» Activity 1
In the Dorothea Dix passage, what did the United States Postal Service select her to be pictured on?
» Activity 2
From the Dorothea Dix passage, extract word for word the part that opens with the words containing "But Dorothea Dix’s" and closes with "Lynde Dix did.".

Special thanks also go to the following librarians and archivists: Joan Leopold, Dorothea Dix Library and Museum, Harrisburg, Pennsylvania; Katherine W. Trickey, Hampden Historical Society, Hampden, Maine; Kristi C. Heesch, Unitarian Universalist Association, Boston, Massachusetts; David J. Johnson, The Casement Museum, Fort Monroe, Virginia; Jan Lazarus, National Library of Medicine, Washington, DC; Ann Sparanese, Englewood Public Library, Englewood, New Jersey; and Greg Imbroglia, Elaine Scheuerer, and Frank Cuano, Trenton Psychatric Hospital, Trenton, New Jersey.
Chapter One
HARD TIMES: 1802-1809
Dorothea Lynde Dix was a difficult woman—strong-willed, determined, opinionated, and outspoken. Nevertheless, when she died in 1887, people around the world honored her. Proclamations, testimonials, and tributes were spoken and printed from the United States to Japan to England. A prominent American doctor wrote, Thus had died and been laid to rest in the most quiet, unostentatious way the most useful and distinguished woman America has yet produced.
Almost a hundred years after her death, the United States Postal Service selected Dorothea Dix to be pictured on a one-cent stamp. Few American women have been honored in this way.
Today most people don’t know who Dorothea Dix was or why her face is on a postage stamp. That would please her. She always shunned publicity for herself. She refused to let anything be written about her. Once, when a person asked for permission to write about her career, Dorothea Dix replied, I feel it right to say to you frankly that nothing could be undertaken which would give me more pain and serious annoyance, which would so trespass on my personal right … or interfere more seriously with the real usefulness of my mission.
Nor would she agree to write anything herself, There is, I think, great difficulty in writing of one’s self: it is almost impossible to present subjects where the chief actor must be conspicuous, and not seem to be, or really be egotistical.
But Dorothea Dix’s life is too important to forget. Like many people, she wanted her life to matter—to mean something. She wanted to make the world a better place. And, despite great difficulties, Dorothea Lynde Dix did.

» Information
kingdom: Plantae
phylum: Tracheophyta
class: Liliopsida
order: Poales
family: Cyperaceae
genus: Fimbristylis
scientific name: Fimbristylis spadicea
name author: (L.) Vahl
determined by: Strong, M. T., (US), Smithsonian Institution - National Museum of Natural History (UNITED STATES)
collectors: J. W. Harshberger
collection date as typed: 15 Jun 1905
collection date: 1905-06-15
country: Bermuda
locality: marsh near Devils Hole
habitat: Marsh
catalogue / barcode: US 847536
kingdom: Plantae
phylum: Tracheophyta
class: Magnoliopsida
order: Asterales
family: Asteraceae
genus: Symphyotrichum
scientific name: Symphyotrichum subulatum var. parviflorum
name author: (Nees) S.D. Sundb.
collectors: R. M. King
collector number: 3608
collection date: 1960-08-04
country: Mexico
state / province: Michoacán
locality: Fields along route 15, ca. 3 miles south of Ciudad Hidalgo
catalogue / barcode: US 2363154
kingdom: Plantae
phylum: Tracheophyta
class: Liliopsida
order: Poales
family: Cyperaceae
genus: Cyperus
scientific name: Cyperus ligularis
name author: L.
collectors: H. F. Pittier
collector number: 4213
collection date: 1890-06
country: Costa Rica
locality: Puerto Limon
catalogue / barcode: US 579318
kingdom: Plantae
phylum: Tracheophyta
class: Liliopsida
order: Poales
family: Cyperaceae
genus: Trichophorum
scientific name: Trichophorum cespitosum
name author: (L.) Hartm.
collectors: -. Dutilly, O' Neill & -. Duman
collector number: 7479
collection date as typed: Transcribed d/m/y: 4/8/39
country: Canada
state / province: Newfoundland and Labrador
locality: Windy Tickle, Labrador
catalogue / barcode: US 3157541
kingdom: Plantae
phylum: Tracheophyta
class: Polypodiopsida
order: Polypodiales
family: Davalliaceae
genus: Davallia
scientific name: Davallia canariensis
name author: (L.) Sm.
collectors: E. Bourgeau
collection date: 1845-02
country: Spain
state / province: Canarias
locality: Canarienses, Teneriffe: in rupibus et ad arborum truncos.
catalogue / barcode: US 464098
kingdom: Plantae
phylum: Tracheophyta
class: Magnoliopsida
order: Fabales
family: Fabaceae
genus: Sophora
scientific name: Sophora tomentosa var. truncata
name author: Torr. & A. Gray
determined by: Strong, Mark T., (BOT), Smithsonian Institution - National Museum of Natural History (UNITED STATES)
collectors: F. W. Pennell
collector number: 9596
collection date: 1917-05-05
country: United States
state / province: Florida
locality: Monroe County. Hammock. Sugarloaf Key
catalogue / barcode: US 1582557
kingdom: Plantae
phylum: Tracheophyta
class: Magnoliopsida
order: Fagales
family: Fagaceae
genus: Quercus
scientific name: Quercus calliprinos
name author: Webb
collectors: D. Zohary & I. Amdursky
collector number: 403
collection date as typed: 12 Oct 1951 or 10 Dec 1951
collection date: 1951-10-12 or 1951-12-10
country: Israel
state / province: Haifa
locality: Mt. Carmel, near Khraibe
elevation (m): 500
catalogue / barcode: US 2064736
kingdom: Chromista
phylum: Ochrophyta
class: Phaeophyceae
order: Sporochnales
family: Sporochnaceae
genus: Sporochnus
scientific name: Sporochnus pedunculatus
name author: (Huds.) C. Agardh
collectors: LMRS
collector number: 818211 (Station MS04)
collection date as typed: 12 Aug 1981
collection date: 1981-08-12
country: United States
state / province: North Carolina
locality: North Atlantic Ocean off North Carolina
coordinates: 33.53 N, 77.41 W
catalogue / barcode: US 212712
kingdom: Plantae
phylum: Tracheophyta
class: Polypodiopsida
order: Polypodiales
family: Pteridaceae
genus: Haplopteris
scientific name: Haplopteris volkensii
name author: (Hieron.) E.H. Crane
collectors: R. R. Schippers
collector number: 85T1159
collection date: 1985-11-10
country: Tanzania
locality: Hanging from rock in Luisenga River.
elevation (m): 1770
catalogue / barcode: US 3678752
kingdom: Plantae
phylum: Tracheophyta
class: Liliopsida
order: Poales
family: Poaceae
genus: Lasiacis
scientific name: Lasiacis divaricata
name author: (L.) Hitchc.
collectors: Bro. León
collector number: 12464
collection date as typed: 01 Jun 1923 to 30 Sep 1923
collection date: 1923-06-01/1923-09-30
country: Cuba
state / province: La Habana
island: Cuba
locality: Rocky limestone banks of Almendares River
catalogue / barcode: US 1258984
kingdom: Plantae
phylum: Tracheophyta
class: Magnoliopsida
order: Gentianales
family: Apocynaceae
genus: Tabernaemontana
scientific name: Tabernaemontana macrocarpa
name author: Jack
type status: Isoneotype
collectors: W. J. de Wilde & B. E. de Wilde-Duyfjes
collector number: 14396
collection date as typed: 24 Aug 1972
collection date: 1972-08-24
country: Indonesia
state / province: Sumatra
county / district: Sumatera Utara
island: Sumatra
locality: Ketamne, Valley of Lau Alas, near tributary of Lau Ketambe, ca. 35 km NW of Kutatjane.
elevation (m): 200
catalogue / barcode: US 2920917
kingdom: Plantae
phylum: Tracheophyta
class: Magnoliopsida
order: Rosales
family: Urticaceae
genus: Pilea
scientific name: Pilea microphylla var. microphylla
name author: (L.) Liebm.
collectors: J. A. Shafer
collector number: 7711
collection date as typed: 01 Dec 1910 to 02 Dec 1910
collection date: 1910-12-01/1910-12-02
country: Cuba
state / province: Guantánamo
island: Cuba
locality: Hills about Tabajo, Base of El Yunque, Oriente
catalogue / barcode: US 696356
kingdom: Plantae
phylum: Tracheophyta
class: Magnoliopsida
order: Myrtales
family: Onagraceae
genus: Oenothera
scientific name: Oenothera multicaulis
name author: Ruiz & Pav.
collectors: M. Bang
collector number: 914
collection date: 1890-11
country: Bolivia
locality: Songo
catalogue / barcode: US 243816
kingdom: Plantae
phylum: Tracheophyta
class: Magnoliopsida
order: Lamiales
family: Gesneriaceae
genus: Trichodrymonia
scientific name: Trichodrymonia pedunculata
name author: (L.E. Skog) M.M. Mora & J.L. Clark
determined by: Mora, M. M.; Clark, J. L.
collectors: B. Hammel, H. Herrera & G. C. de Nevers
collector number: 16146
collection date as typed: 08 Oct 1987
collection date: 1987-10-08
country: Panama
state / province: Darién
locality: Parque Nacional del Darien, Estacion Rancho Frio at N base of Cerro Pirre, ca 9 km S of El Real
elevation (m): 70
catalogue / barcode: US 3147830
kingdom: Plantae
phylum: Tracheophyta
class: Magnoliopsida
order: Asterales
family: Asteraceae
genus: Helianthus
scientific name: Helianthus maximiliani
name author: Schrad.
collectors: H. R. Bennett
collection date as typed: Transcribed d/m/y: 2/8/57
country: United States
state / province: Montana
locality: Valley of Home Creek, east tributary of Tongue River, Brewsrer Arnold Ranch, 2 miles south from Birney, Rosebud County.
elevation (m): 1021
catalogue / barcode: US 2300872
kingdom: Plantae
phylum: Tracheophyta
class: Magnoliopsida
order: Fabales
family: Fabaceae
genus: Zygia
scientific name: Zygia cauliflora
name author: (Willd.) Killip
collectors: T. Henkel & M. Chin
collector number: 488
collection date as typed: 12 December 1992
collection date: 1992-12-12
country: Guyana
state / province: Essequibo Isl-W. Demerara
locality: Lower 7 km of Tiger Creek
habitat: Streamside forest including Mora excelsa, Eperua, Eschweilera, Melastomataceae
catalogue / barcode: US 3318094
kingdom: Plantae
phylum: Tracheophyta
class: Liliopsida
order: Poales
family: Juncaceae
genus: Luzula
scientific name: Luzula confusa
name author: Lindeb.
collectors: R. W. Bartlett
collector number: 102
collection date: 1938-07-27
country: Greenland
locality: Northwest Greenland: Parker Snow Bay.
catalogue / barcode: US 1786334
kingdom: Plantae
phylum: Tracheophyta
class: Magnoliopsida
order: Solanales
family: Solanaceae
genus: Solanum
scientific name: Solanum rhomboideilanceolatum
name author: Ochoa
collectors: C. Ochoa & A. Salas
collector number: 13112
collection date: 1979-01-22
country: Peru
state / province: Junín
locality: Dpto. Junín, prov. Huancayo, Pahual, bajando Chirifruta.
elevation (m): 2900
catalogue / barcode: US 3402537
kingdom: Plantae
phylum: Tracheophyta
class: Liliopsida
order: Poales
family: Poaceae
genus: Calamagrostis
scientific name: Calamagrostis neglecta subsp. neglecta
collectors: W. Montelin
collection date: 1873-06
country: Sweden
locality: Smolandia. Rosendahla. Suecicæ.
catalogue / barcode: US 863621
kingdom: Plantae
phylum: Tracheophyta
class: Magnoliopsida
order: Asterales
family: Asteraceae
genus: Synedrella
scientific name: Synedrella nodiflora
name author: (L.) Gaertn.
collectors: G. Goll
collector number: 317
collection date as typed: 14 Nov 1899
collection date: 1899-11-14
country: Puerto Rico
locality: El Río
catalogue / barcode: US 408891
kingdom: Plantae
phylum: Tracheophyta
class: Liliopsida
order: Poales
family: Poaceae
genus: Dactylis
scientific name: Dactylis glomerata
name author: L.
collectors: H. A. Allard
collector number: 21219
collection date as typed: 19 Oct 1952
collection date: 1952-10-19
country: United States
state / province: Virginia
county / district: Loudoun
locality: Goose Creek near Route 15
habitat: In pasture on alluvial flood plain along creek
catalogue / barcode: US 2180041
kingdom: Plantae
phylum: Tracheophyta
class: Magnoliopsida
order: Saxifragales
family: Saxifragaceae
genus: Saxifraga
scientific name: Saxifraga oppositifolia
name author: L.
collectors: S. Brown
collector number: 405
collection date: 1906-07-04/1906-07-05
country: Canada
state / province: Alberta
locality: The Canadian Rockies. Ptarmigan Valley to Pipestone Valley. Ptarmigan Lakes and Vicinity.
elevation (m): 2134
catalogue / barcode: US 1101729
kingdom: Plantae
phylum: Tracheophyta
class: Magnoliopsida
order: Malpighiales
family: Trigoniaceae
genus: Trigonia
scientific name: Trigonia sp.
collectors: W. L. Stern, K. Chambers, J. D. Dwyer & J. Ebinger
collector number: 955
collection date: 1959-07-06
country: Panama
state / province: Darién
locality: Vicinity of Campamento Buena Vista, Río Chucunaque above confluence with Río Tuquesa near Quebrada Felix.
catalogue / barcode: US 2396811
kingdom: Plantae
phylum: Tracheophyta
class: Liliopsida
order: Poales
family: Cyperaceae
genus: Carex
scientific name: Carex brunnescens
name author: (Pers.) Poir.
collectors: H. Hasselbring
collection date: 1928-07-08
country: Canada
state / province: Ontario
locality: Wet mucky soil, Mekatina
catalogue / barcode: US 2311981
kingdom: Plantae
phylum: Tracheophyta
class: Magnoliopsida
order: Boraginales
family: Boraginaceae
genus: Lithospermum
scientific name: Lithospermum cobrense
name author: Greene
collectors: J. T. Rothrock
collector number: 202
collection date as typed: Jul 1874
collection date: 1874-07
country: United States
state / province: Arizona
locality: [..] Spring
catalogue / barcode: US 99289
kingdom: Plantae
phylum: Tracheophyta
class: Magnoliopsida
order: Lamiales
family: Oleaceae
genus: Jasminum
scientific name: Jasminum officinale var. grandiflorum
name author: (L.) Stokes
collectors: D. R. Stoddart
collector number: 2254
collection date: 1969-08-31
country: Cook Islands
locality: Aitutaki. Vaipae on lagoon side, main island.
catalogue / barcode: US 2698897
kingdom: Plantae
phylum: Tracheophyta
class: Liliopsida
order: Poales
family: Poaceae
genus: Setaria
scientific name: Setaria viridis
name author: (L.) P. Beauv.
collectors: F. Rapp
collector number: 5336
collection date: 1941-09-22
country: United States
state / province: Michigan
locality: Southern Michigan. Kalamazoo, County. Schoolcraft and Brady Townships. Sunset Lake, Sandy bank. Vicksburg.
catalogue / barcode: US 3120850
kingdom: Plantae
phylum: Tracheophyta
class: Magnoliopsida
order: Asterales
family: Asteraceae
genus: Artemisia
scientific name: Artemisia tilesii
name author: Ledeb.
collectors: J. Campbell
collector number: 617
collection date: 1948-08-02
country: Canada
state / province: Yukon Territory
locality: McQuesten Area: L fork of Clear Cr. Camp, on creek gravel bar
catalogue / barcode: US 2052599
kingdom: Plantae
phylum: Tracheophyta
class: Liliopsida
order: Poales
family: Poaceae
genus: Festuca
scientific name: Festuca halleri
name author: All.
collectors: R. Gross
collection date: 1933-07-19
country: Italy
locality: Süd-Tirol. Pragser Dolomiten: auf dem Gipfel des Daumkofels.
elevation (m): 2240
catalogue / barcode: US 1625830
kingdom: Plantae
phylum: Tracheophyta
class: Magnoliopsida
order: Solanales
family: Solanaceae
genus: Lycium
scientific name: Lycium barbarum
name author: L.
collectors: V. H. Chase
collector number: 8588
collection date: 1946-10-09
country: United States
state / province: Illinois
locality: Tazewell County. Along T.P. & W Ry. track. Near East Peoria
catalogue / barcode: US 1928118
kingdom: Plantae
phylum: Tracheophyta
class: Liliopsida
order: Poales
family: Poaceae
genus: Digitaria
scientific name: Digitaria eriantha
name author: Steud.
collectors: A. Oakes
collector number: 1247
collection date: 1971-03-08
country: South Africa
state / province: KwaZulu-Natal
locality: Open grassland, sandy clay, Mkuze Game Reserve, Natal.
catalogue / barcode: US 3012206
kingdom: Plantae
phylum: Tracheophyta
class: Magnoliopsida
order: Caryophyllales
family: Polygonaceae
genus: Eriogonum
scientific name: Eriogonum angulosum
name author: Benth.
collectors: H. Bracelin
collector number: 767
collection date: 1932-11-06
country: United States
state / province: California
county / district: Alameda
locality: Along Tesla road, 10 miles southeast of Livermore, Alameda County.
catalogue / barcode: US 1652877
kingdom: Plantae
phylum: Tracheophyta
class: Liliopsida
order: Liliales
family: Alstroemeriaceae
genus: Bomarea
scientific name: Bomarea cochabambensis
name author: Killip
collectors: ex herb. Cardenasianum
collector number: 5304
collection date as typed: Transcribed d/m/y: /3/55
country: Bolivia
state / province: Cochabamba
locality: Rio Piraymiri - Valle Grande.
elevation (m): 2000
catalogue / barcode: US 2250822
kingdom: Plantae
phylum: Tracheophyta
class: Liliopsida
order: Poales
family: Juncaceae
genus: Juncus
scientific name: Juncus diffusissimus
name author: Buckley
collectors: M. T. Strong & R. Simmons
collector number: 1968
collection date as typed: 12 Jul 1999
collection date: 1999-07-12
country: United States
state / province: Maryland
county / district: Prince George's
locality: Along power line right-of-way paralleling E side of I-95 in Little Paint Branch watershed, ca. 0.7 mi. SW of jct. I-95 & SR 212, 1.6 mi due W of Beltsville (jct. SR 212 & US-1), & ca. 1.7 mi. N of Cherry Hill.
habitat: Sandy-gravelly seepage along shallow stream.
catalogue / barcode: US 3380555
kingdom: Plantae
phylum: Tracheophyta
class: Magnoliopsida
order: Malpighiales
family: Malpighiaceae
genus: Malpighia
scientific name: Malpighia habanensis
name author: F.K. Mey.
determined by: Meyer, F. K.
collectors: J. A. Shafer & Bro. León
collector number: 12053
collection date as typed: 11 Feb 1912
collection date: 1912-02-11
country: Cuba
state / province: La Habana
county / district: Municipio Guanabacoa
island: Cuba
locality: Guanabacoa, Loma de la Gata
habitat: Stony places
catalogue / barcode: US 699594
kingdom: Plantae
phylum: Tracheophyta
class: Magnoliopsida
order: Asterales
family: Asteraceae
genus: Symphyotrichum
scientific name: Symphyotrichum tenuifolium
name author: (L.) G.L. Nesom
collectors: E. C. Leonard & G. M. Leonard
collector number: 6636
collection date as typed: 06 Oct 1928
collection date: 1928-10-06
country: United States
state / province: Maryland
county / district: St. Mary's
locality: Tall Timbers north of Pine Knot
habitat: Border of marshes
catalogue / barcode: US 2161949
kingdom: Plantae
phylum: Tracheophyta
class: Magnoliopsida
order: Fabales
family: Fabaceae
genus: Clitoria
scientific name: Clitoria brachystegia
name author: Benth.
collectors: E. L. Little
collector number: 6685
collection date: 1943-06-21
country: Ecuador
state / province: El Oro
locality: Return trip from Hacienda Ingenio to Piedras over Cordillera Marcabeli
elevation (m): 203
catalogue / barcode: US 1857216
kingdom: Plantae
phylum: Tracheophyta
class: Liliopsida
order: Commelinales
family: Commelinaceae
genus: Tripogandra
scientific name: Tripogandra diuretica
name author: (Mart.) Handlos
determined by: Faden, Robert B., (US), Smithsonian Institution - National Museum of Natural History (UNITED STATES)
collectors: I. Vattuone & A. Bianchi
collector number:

» Exercise solution 1
A one-cent stamp.

» Exercise solution 2
But Dorothea Dix’s life is too important to forget. Like many people, she wanted her life to matter—to mean something. She wanted to make the world a better place. And, despite great difficulties, Dorothea Lynde Dix did.